ABD’nin 2003’teki Irak işgali sonrası ülkedeki Şii nüfusun-İran destekli milis grupların varlığı ve siyaset ile bürokrasiye dahli sayesinde Irak’taki nüfuzunu artıran İran, ABD’nin buradaki varlığını kendisine tehdit olarak algıladı. ABD ise Saddam rejiminin devrilmesi sonrası Irak’ta güce erişen Şii iktidarların Tahran’la yakın ilişkisi nedeniyle buranın ikinci bir İran olmasından endişelendi. ABD ve İran arasındaki gerilim, ülkedeki iktidarların ve milis grupların İran ile artan ilişkisiyle paralel olarak artış gösterdi. Saddam döneminde İran’da sürgünde yaşayan Tahran yanlısı birçok Iraklı Şii gibi 2003 sonrası Irak siyasetinde rol alan eski Irak Başbakanı Nuri el-Maliki döneminde İran’ın ülkedeki nüfuzu daha da arttı. 1980-1988 yılları arasında gerçekleşen İran-Irak savaşında Tahran safında savaşan Maliki, iktidarı dönemindeki mezhepçi ve etnik politikaları nedeniyle Sünnileri sistemden tamamen izole ederek terör örgütü DEAŞ’ın bazı Sünni aşiretlerden destek almasına yol açarken, Kürtleri de sistemden dışlayarak Irak’ın bütünlüğüne zarar verdi. Haziran 2014’te Musul başta olmak üzere Irak topraklarının üçte birini ele geçiren DEAŞ’ın ülkedeki varlığı nedeniyle bir araya gelen Haşdi Şabi vasıtasıyla İran da DEAŞ ile mücadele üzerinden ülkedeki etkisini güvenlik ve bürokrasi kademelerinde daha da pekiştirdi. Irak, DEAŞ ile mücadele sırasında ABD öncülüğündeki uluslararası koalisyonun askeri mühimmat ve hava desteğini alırken, Haşdi Şabi hem bu destekten faydalandı hem de 2017’de DEAŞ’a karşı ilan edilen zaferi araçsallaştırarak ülkedeki varlığını kalıcılaştırdı. Ancak Sünniler ve Kürtlere yönelik insan hakları ihlalleriyle anılan örgüt, devlet kontrolü dışında hareket edebilen resmi bir güç haline geldi.

Irak’taki DEAŞ tehdidinin büyük ölçüde ortadan kaldırılmasının ardından, Irak Kürt Bölgesel Yönetimi’nin (IKBY) 2017’de düzenlediği bağımsızlık referandumu nedeniyle Kerkük ve diğer tartışmalı bölgelere operasyonlar düzenleyen Irak ordusuna Haşdi Şabi güçlerinin de eşlik ettiği ve operasyonun İranlı general Kasım Süleymani tarafından yönetildiği iddia edilmişti.
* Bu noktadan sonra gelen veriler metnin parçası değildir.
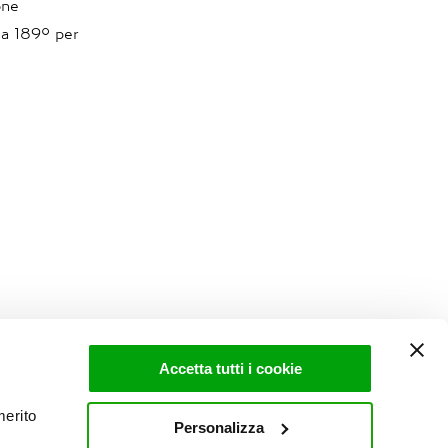
one
i a 189° per
Accetta tutti i cookie
merito
Personalizza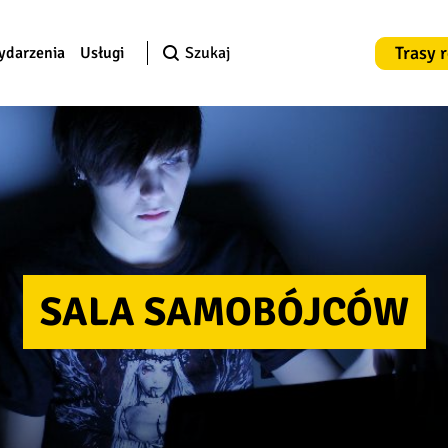
Trasy 
ydarzenia
Usługi
Szukaj
SALA SAMOBÓJCÓW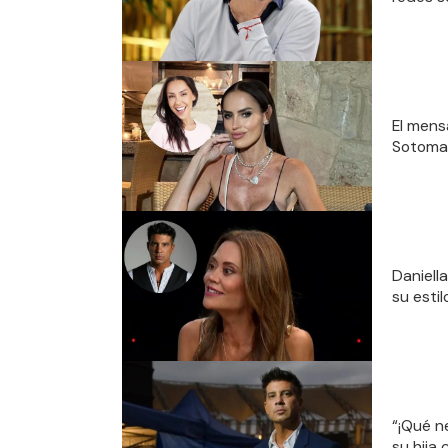
El mens
Sotomay
Daniell
su esti
“¡Qué n
su hija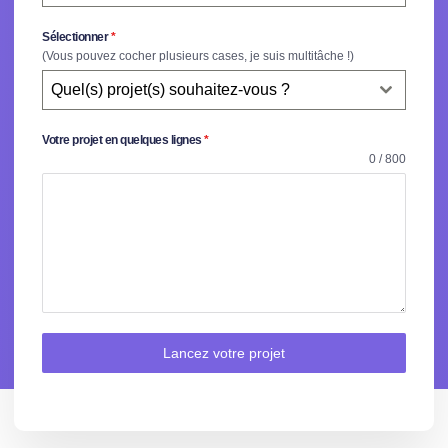
Sélectionner
*
(Vous pouvez cocher plusieurs cases, je suis multitâche !)
Quel(s) projet(s) souhaitez-vous ?
Votre projet en quelques lignes
*
0 / 800
Lancez votre projet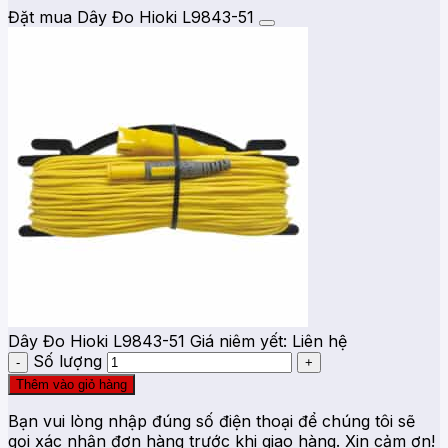
Đặt mua Dây Đo Hioki L9843-51
Dây Đo Hioki L9843-51
Giá niêm yết:
Liên hệ
Số lượng
Thêm vào giỏ hàng
Bạn vui lòng nhập đúng số điện thoại để chúng tôi sẽ
gọi xác nhận đơn hàng trước khi giao hàng. Xin cảm ơn!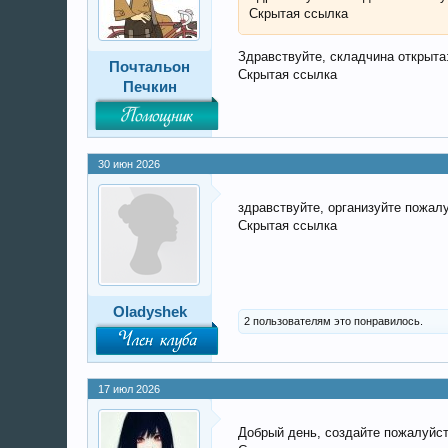
Скрытая ссылка
Здравствуйте, складчина открыта
Почтальон
Скрытая ссылка
Печкин
Помощник
30 июн 2026
здравствуйте, организуйте пожал
Скрытая ссылка
Oladyshek
2 пользователям это понравилось.
Член клуба
17 июл 2026
Добрый день, создайте пожалуйс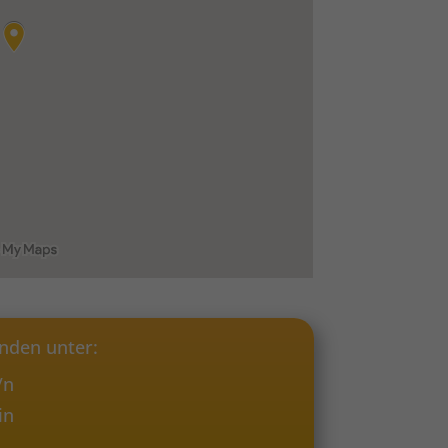
inden unter:
/n
in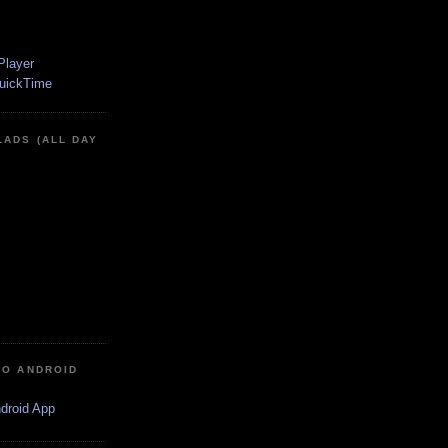
LADS (ALL DAY
IO ANDROID
ndroid App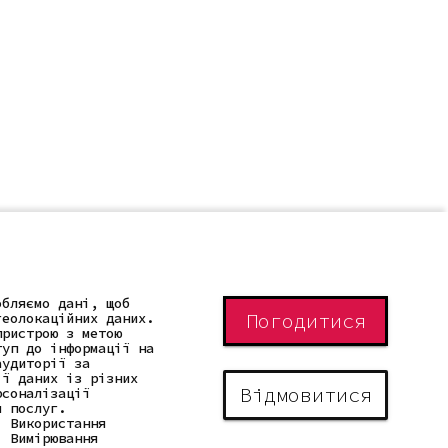
обляємо дані, щоб
Погодитися
геолокаційних даних.
пристрою з метою
туп до інформації на
аудиторії за
ії даних із різних
Відмовитися
рсоналізації
я послуг.
. Використання
. Вимірювання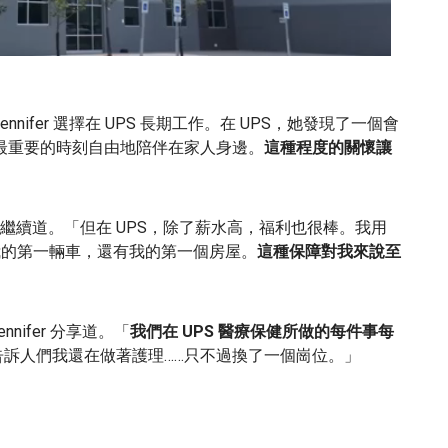
0:00 / 1:09
nifer 選擇在 UPS 長期工作。在 UPS，她發現了一個會
最重要的時刻自由地陪伴在家人身邊。
這種程度的關懷讓
繼續道。「但在 UPS，除了薪水高，福利也很棒。我用
了我的第一輛車，還有我的第一個房屋。
這種保障對我來說至
ifer 分享道。「
我們在 UPS 醫療保健所做的每件事每
訴人們我還在做著護理……只不過換了一個崗位。」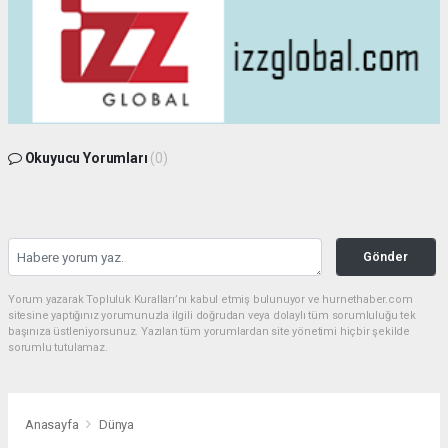
Okuyucu Yorumları
(0)
Gönder
Yorum yazarak Topluluk Kuralları’nı kabul etmiş bulunuyor ve hurnethaber.com
sitesine yaptığınız yorumunuzla ilgili doğrudan veya dolaylı tüm sorumluluğu tek
başınıza üstleniyorsunuz. Yazılan tüm yorumlardan site yönetimi hiçbir şekilde
sorumlu tutulamaz.
Anasayfa
Dünya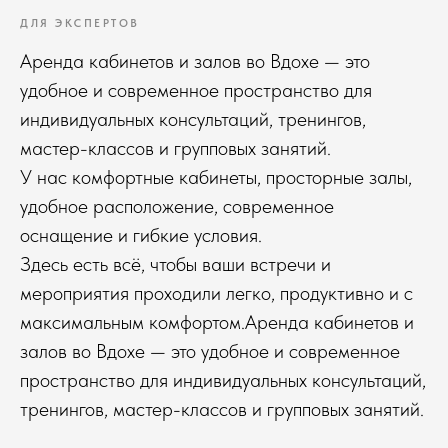
ДЛЯ ЭКСПЕРТОВ
Аренда кабинетов и залов во Вдохе — это
удобное и современное пространство для
индивидуальных консультаций, тренингов,
мастер-классов и групповых занятий.
У нас комфортные кабинеты, просторные залы,
удобное расположение, современное
оснащение и гибкие условия.
Здесь есть всё, чтобы ваши встречи и
мероприятия проходили легко, продуктивно и с
максимальным комфортом.Аренда кабинетов и
залов во Вдохе — это удобное и современное
пространство для индивидуальных консультаций,
тренингов, мастер-классов и групповых занятий.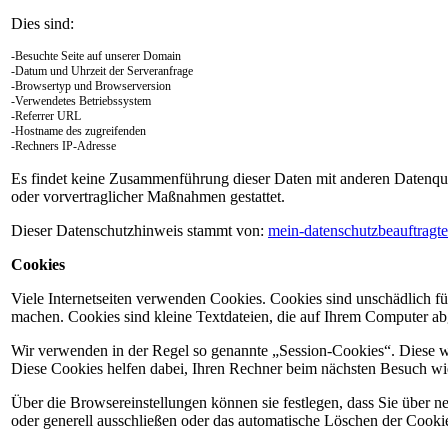
Dies sind:
-Besuchte Seite auf unserer Domain
-Datum und Uhrzeit der Serveranfrage
-Browsertyp und Browserversion
-Verwendetes Betriebssystem
-Referrer URL
-Hostname des zugreifenden
-Rechners IP-Adresse
Es findet keine Zusammenführung dieser Daten mit anderen Datenquell
oder vorvertraglicher Maßnahmen gestattet.
Dieser Datenschutzhinweis stammt von:
mein-datenschutzbeauftragte
Cookies
Viele Internetseiten verwenden Cookies. Cookies sind unschädlich für
machen. Cookies sind kleine Textdateien, die auf Ihrem Computer a
Wir verwenden in der Regel so genannte „Session-Cookies“. Diese we
Diese Cookies helfen dabei, Ihren Rechner beim nächsten Besuch w
Über die Browsereinstellungen können sie festlegen, dass Sie über
oder generell ausschließen oder das automatische Löschen der Cookie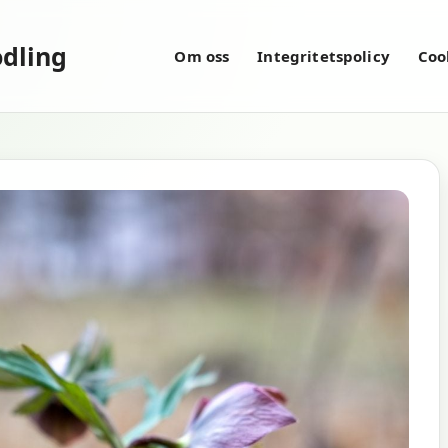
dling
Om oss
Integritetspolicy
Coo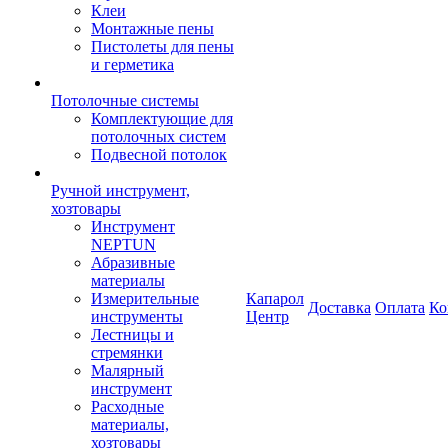
Клеи
Монтажные пены
Пистолеты для пены
и герметика
Потолочные системы
Комплектующие для
потолочных систем
Подвесной потолок
Ручной инструмент,
хозтовары
Инструмент
NEPTUN
Абразивные
материалы
Измерительные
Капарол
Доставка
Оплата
Ко
инструменты
Центр
Лестницы и
стремянки
Малярный
инструмент
Расходные
материалы,
хозтовары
Bu durum hem Irak’taki artan İran etkisini ve Tahran’ın Şii milisleri bu yönde kullanışlı bir araç haline getirdiğini göstermiş hem de ABD’nin karşı çıktığı referandum sonrası Kürtleri Şii milisler üzerinden cezalandırdığı şeklinde yorumlara da neden olmuştu. Irak’taki Şiiler üzerinden artan İran etkisini dengelemesi için Kürtlerin ülkenin bir parçası olması yönünde görüş taşıdığı belirtilen ABD, DEAŞ’la mücadelede ve bağımsızlık referandumu sonrasında Şii milisler üzerinden İran’ın etkisini artırmasına imkân sağlasa da bu durum genel resimde ABD’nin aleyhine seyretti. Zira Şii milisler, DEAŞ ile mücadelede elde ettikleri algısal başarı ve referandum sonrası operasyonlarda tartışmalı bölgelerde dahi kurdukları kontrole ilaveten Bağdat’taki hükümetten bağımsız olarak hareket etmeye başladı. Buna en önemli örneklerden biri olarak ise Bağdat ve Erbil’in 9 Ekim 2020’de Musul’un Sincar ilçesinde terör örgütü PKK’nın varlığını sonlandırmayı öngören anlaşmasına rağmen, bölgedeki Haşdi Şabi unsurlarının PKK ve yerel milislerle birlikte anlaşmanın uygulanmasını engelleme çabaları verilebilir.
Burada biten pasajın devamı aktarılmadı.